McGlynn along with his wife, Chika, a native of Japan, and their two children, Emily, 12, and Sean, 3, landed at Logan International Airport this afternoon. They got on the plane after a long night of packing to bring as much as they could from their Tokyo home.
Though their home was not damaged, the couple quickly grew concerned about radiation from the nuclear plants as problems worsened at the reactors.
“I thought we could continue on normally,” McGlynn said, but “once that possibility [of radiation exposure] became abundantly clear, it was time to leave Tokyo.”
The McGlynns may be part of a trend. Australia, Britain, and Germany advised their citizens in Japan today to consider leaving Tokyo and earthquake-affected areas, joining a growing number of businesses and countries telling their people to move, The Associated Press reported. The White House recommended today that US citizens stay 50 miles away from the stricken Fukushima Dai-ichi plant.

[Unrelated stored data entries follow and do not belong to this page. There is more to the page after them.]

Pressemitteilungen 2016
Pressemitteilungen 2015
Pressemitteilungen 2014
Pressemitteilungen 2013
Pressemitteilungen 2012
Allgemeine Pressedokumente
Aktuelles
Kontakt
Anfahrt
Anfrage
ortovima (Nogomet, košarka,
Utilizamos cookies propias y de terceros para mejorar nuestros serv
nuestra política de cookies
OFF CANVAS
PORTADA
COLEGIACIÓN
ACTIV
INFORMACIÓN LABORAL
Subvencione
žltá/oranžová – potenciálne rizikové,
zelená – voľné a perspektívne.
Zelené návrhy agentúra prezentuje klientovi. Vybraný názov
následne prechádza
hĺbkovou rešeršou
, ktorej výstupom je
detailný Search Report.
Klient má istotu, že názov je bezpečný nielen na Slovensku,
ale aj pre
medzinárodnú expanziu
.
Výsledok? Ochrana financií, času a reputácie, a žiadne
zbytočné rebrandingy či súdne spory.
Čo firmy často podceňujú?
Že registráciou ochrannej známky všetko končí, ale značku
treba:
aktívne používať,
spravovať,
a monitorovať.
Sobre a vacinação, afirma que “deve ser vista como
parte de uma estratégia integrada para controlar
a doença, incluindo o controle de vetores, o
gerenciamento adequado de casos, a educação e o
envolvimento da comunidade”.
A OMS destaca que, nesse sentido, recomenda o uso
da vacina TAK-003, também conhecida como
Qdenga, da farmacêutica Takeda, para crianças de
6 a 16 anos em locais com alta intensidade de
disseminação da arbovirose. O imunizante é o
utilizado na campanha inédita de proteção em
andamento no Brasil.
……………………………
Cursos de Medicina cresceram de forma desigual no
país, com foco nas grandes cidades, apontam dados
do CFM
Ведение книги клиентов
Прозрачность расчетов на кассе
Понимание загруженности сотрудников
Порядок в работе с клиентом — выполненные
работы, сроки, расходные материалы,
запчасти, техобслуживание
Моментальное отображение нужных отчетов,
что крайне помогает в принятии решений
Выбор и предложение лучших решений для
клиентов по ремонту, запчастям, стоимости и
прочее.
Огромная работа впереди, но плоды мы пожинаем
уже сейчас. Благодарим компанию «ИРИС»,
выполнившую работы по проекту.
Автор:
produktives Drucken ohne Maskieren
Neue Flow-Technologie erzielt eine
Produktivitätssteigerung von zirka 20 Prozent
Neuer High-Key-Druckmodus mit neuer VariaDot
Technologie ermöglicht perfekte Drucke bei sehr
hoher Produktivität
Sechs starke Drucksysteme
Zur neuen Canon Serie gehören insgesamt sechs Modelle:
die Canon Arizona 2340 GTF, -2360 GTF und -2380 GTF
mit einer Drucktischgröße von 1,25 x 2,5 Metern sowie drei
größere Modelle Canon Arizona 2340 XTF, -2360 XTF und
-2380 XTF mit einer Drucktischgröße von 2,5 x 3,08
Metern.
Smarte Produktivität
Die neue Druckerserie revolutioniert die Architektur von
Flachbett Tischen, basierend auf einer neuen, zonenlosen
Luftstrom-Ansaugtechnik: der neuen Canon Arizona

Tokyo, about 140 miles south of the plant, reported some slightly elevated radiation levels on Tuesday, the AP reported.
The McGlynns, whose older child was just out of school, are planning to spend time at a McGlynn family vacation house on Cape Cod.
It is a different kind of Cape vacation, one that could turn out to be a permanent move, if the country’s nuclear problems aren’t resolved, McGlynn said.
“All of these are questions now … Can we ever get back there? Will we ever get back there?” he said.